Objective: To examine the perceived value, benefits, drawbacks, and ideas for technology development and implementation of surface electromyography recordings in neurologic rehabilitation practice from clinical stakeholder perspectives.

Design: A qualitative, phenomenological study was conducted. In-depth, semistructured interviews and focus groups were completed. Sessions included questions about clinician perspectives and demonstrations of surface electromyography systems to garner perceptions of specific system features.

Setting: The study was conducted at hospital systems in a large metropolitan area.

Participants: Adult and pediatric physical therapists, occupational therapists, and physiatrists from inpatient, outpatient, and research settings (N=22) took part in the study.

Interventions: Not applicable.

Main Outcome Measures: Interviews and focus groups were audio-recorded, transcribed verbatim, then coded for analysis into themes.

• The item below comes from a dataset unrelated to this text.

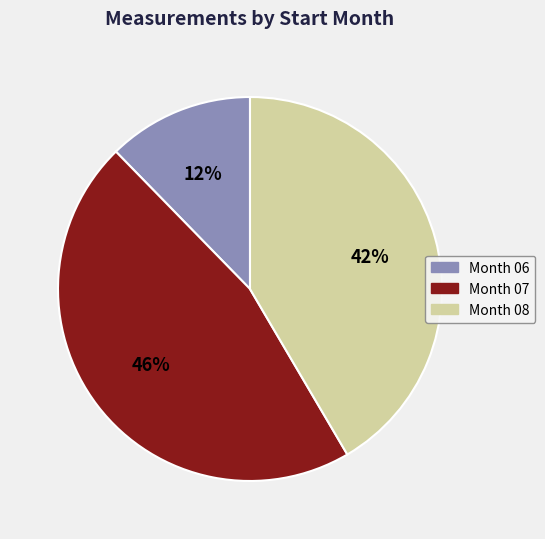

Count the number of slices in the pie.

3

Results: Four major themes emerged: (1) low-tech clinical practice and future directions for rehabilitation; (2) barriers to surface electromyography uptake and potential solutions; (3) benefits of surface electromyography for targeted populations; and (4) essential features of surface electromyography systems.

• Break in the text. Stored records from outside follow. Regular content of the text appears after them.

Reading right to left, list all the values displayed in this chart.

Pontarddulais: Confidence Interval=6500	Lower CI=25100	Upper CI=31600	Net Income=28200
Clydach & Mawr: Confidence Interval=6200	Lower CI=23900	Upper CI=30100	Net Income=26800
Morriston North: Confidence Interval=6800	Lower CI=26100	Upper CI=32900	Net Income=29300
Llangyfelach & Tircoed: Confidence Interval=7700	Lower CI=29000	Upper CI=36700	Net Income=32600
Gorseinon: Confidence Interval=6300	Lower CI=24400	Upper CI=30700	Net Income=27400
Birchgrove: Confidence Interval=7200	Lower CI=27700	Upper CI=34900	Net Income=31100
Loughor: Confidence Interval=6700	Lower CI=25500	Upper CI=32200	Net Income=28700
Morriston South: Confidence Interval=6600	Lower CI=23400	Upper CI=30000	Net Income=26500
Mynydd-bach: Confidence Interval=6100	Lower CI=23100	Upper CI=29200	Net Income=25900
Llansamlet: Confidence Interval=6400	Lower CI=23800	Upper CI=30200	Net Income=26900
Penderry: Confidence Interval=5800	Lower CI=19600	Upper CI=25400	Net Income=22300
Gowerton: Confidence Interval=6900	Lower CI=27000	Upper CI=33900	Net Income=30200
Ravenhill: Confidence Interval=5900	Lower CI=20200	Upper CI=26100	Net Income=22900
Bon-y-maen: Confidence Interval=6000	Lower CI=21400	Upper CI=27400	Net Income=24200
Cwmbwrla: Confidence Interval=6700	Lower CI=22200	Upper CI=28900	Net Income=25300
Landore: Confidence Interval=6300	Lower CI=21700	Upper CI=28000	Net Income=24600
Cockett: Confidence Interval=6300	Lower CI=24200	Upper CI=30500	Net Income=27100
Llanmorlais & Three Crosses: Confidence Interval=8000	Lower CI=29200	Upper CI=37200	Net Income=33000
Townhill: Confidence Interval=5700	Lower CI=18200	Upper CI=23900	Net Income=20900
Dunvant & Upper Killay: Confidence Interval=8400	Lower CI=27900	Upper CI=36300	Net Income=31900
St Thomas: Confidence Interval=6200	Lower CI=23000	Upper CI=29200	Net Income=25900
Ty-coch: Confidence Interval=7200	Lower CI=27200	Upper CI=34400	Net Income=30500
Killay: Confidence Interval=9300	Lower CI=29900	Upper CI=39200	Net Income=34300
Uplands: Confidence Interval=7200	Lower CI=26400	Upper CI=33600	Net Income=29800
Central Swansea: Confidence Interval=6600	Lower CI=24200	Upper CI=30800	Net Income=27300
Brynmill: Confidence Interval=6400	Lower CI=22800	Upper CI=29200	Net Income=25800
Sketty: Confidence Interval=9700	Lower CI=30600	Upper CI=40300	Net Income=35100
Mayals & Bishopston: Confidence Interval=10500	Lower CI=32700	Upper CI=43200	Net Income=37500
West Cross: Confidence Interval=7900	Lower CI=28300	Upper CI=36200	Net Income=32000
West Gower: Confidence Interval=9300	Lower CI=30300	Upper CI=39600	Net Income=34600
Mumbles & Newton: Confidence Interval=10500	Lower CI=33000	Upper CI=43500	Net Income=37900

Conclusions: Surface electromyography systems were not routinely utilized for assessment or intervention following neurologic injury. Despite recognition of potential clinical benefits of surface electromyography use, clinicians identified limited time and resources as key barriers to implementation. Perspectives on design and surface electromyography system features indicated the need for streamlined, intuitive, and clinically effective applications. Further research is needed to determine feasibility and clinical relevance of surface electromyography in rehabilitation intervention.

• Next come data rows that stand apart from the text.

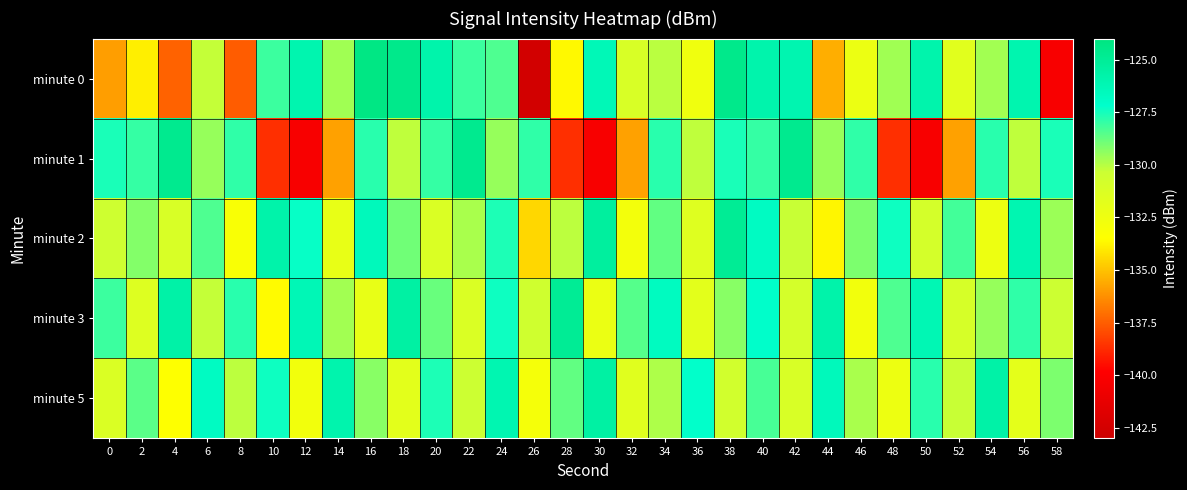

At which category does the chart reach its peak across all series?

16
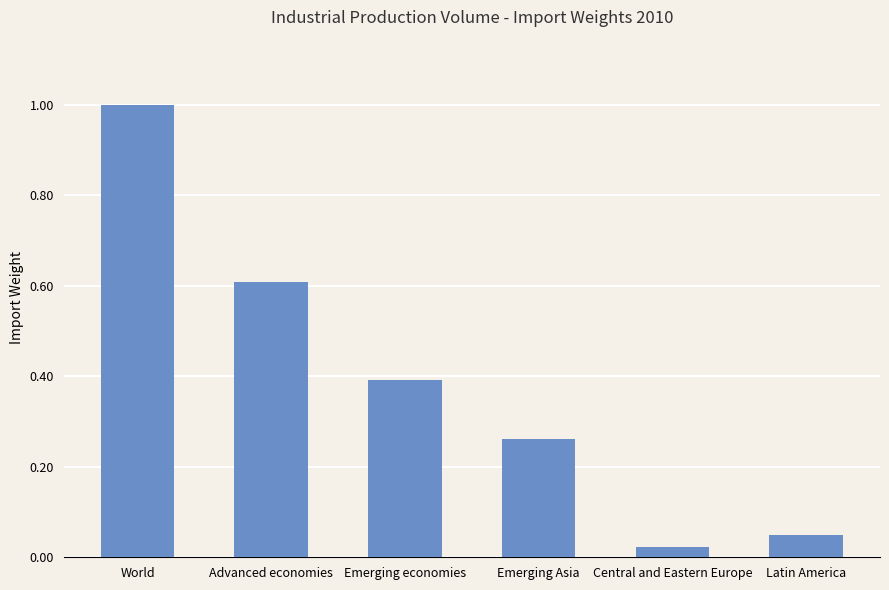

The value at World is 1.0. True or false?

True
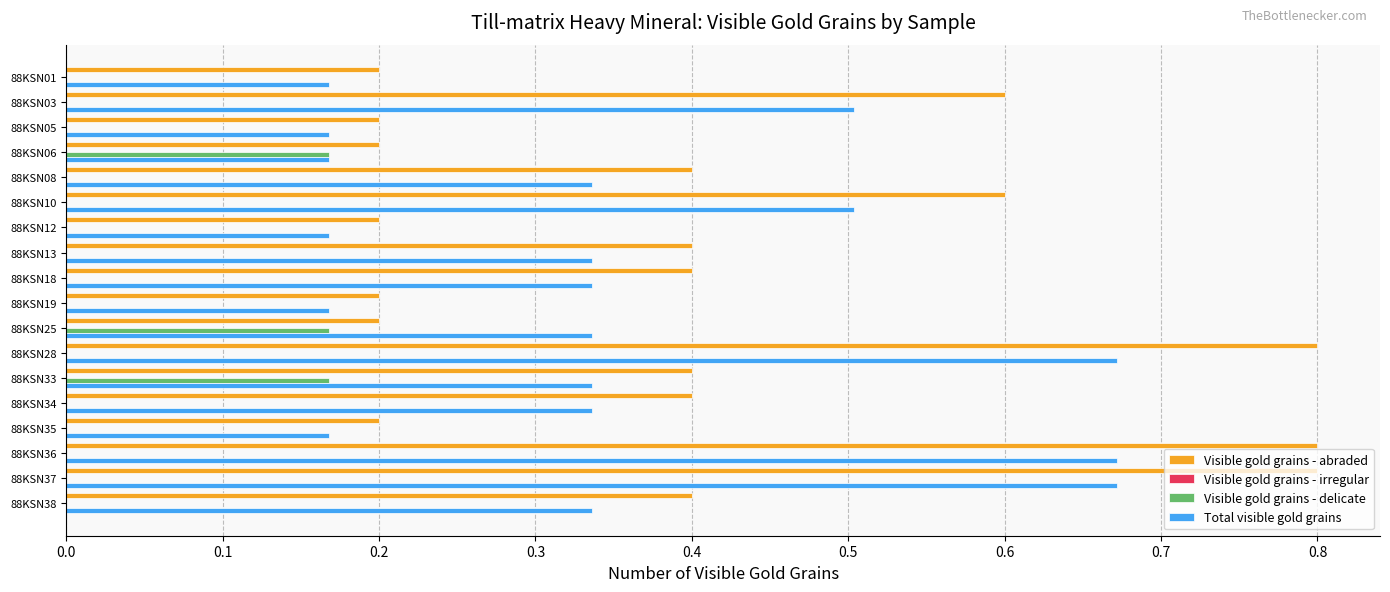

What is the maximum value shown in the chart?

0.8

BR Shuman, M Goudriaan, K Desloovere, MH Schwartz, KM Steele (2019) “Muscle synergies demonstrate only minimal changes after treatment in cerebral palsy.” Journal of NeuroEngineering and Rehabilitation

Journal Article in Journal of NeuroEngineering and Rehabilitation:

In collaboration with University Hospital Pellenberg we examined whether muscle synergies change following common treatments in CP.

Background: Children with cerebral palsy (CP) have altered synergies compared to typically-developing peers, reflecting different neuromuscular control strategies used to move. While these children receive a variety of treatments to improve gait, whether synergies change after treatment, or are associated with treatment outcomes, remains unknown.

Methods: We evaluated synergies for 147 children with CP before and after three common treatments: botulinum toxin type-A injection (n = 52), selective dorsal rhizotomy (n = 38), and multi-level orthopaedic surgery (n = 57). Changes in synergy complexity were measured by the number of synergies required to explain > 90% of the total variance in electromyography data and total variance accounted for by one synergy. Synergy weights and activations before and after treatment were compared using the cosine similarity relative to average synergies of 31 typically-developing (TD) peers.

Results: There were minimal changes in synergies after treatment despite changes in walking patterns. Number of synergies did not change significantly for any treatment group. Total variance accounted for by one synergy increased (i.e., moved further from TD peers) after botulinum toxin type-A injection (1.3%) and selective dorsal rhizotomy (1.9%), but the change was small. Synergy weights did not change for any treatment group (average 0.001 ± 0.10), but synergy activations after selective dorsal rhizotomy did change and were less similar to TD peers (− 0.03 ± 0.07). Only changes in synergy activations were associated with changes in gait kinematics or walking speed after treatment. Children with synergy activations more similar to TD peers after treatment had greater improvements in gait.

Conclusions: While many of these children received significant surgical procedures and prolonged rehabilitation, the minimal changes in synergies after treatment highlight the challenges in altering neuromuscular control in CP. Development of treatment strategies that directly target impaired control or are optimized to an individual’s unique control may be required to improve walking function.